Your Refund Is an Opportunity — Not a Windfall

A tax refund feels like found money, but it's important to remember: it's money you earned that the government held onto throughout the year. When you get it back, the goal is to use it in a way that genuinely improves your financial position rather than letting it disappear into everyday spending.

Here are the most effective options for Canadians receiving a tax refund in 2025.

1. Pay Down High-Interest Debt First

If you're carrying a balance on credit cards or a high-interest line of credit, using your refund to pay it down is almost always the highest-return use of that money. Credit card interest rates in Canada are typically in the range of 19.99% annually — far higher than any guaranteed investment return.

Paying off $1,000 in credit card debt isn't as exciting as investing it, but it's mathematically equivalent to earning a 19.99% guaranteed, tax-free return.

2. Contribute to Your RRSP

Contributing your refund to your Registered Retirement Savings Plan (RRSP) creates a compounding benefit: the RRSP contribution reduces next year's taxable income, which may generate an even larger refund, which you can contribute again. This cycle is one of the most powerful wealth-building strategies available to Canadians.

Check your available RRSP contribution room on your latest Notice of Assessment to see how much you can add.

3. Max Out Your TFSA

The Tax-Free Savings Account (TFSA) is one of Canada's most flexible financial tools. Money grows inside a TFSA completely tax-free, and withdrawals are also tax-free. Unlike an RRSP, contributions to a TFSA don't reduce your taxable income, but the long-term compounding benefit is significant.

Your TFSA contribution room accumulates every year from the year you turned 18 (and were a Canadian resident). If you've never contributed or have unused room, your refund could go a long way toward catching up.

4. Build or Top Up an Emergency Fund

Financial advisors generally recommend having three to six months of living expenses in a readily accessible account.
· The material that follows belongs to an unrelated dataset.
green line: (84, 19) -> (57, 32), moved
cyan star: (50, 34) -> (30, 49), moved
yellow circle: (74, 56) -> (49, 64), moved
If you don't have an emergency fund — or yours has been depleted — your tax refund is an ideal opportunity to build one.

A high-interest savings account (HISA) or a TFSA used as an emergency fund keeps your money accessible while still earning some return.

5. Invest in a First Home Savings Account (FHSA)

The First Home Savings Account is a relatively new registered account in Canada designed specifically for first-time home buyers. It combines features of both the RRSP and TFSA:

  • Contributions are tax-deductible (like an RRSP)
  • Withdrawals for a qualifying home purchase are tax-free (like a TFSA)
  • Annual contribution limit of $8,000, with a lifetime maximum of $40,000

If you're saving for your first home, directing your tax refund into an FHSA is one of the most tax-efficient moves available right now.

6. Invest in Your Skills or Business

For some Canadians — especially those who are self-employed or building a side income — reinvesting a refund into education, tools, or business development can generate returns that outperform financial investments. A course that helps you earn more or expand your client base can pay dividends for years.

7. Make a Lump-Sum Mortgage Payment

If you own a home, most Canadian mortgages allow annual lump-sum prepayments (typically between 10% and 20% of the original mortgage amount). Applying your refund as a prepayment reduces your principal, which reduces the total interest paid over the life of the mortgage. Even a modest prepayment can save meaningful money in the long run.

Putting It All Together

There's no single right answer for how to use a tax refund — the best option depends on your current debt load, savings goals, and life stage. A useful framework is to prioritize in this order:

  1. Eliminate high-interest debt
  2. Build an emergency fund if you don't have one
  3. Invest through registered accounts (RRSP, TFSA, FHSA)
  4. Accelerate mortgage paydown
  5. Invest in growth (education, business, non-registered investments)

Whatever you decide, being intentional about your refund puts you ahead of those who spend it without a plan.